*** Opening STORED DATA ***

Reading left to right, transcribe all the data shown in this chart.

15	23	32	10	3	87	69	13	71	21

*** Closing STORED DATA ***
*** Opening STORED DATA ***

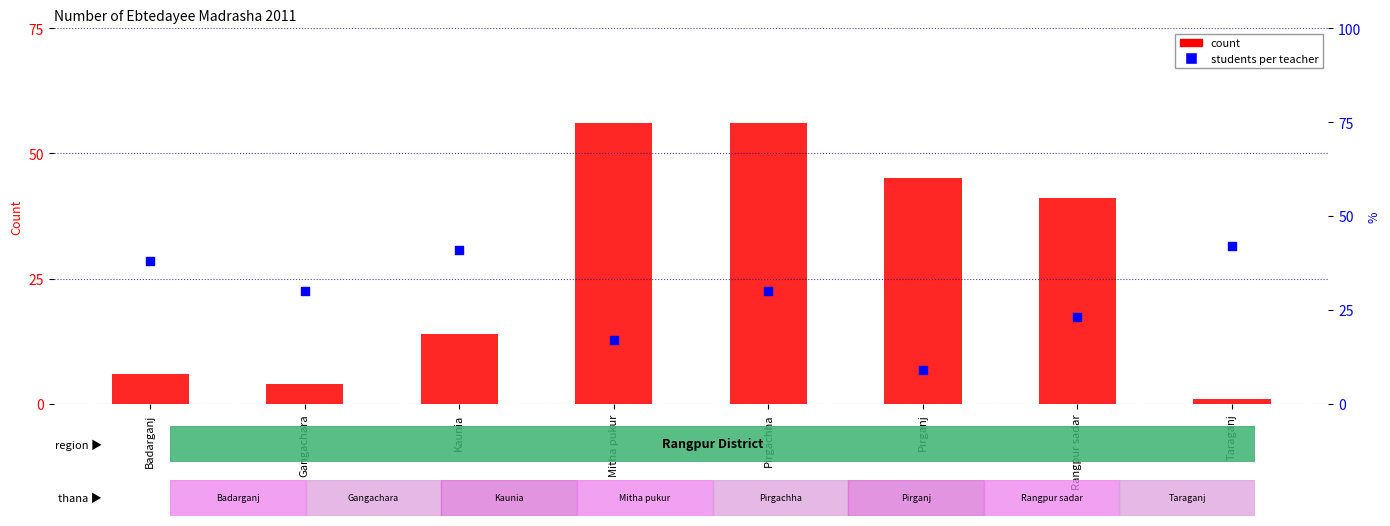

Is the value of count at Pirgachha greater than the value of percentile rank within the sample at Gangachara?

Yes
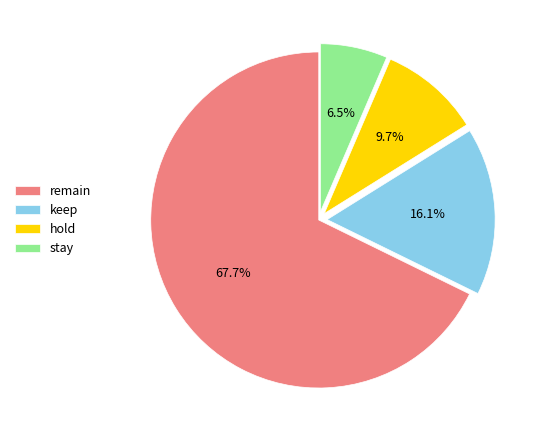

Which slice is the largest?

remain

*** Closing STORED DATA ***

From the material above, copy out every line that contains the string "this". Upper- and lowercase letters must match.

Reading left to right, transcribe all the data shown in this chart.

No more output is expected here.